▸ **Aim of the task**:
Lines below that include "will" are the answer; copy each one.

Recorded data:
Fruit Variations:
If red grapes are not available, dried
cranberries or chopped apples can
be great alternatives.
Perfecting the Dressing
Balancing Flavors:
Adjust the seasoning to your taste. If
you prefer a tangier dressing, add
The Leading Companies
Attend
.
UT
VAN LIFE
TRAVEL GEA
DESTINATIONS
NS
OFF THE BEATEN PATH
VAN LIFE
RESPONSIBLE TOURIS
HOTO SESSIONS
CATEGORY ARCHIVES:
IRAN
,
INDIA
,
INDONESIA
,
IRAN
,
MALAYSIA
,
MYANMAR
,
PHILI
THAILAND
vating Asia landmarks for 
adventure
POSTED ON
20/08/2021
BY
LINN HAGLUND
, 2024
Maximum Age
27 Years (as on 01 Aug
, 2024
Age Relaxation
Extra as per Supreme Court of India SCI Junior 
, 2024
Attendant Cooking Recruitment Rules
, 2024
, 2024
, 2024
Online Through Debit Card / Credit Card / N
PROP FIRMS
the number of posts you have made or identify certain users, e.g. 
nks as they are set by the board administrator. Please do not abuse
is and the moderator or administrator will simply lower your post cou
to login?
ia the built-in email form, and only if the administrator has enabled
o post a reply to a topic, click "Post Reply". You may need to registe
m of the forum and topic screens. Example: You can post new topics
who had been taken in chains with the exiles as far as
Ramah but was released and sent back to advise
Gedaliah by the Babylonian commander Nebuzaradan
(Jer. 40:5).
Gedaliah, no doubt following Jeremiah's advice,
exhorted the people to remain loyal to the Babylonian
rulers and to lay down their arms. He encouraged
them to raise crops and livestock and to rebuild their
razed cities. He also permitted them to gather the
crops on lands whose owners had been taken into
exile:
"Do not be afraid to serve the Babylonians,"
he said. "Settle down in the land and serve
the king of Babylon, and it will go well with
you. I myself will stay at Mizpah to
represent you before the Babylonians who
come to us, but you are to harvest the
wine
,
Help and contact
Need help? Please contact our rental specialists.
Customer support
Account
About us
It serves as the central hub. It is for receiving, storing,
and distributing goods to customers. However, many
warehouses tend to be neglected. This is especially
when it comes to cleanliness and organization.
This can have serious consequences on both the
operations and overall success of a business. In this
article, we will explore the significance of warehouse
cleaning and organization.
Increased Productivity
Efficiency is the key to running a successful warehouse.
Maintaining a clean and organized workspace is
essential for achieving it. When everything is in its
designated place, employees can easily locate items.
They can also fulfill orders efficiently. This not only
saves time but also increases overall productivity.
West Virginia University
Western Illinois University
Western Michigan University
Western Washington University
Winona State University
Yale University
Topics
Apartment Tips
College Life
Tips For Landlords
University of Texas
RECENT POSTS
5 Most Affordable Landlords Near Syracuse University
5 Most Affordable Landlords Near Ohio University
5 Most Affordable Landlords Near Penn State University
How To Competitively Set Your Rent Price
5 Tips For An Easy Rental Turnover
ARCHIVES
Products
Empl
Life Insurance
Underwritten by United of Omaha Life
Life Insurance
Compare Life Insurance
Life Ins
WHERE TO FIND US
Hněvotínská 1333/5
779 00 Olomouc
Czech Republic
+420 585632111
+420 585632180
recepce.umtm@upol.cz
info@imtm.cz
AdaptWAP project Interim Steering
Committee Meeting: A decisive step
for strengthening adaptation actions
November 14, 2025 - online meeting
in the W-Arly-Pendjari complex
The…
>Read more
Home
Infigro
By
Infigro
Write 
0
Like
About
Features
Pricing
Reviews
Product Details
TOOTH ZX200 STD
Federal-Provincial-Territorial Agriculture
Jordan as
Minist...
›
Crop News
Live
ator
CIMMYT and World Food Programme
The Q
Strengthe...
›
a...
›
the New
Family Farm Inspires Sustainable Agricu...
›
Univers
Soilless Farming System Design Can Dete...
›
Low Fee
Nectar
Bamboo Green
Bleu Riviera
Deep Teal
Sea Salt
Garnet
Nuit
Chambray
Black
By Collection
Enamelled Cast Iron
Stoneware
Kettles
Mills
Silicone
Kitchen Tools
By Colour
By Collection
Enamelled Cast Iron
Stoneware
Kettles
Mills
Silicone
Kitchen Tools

▸ **Written answer**:
is and the moderator or administrator will simply lower your post cou
the king of Babylon, and it will go well with
you. I myself will stay at Mizpah to
article, we will explore the significance of warehouse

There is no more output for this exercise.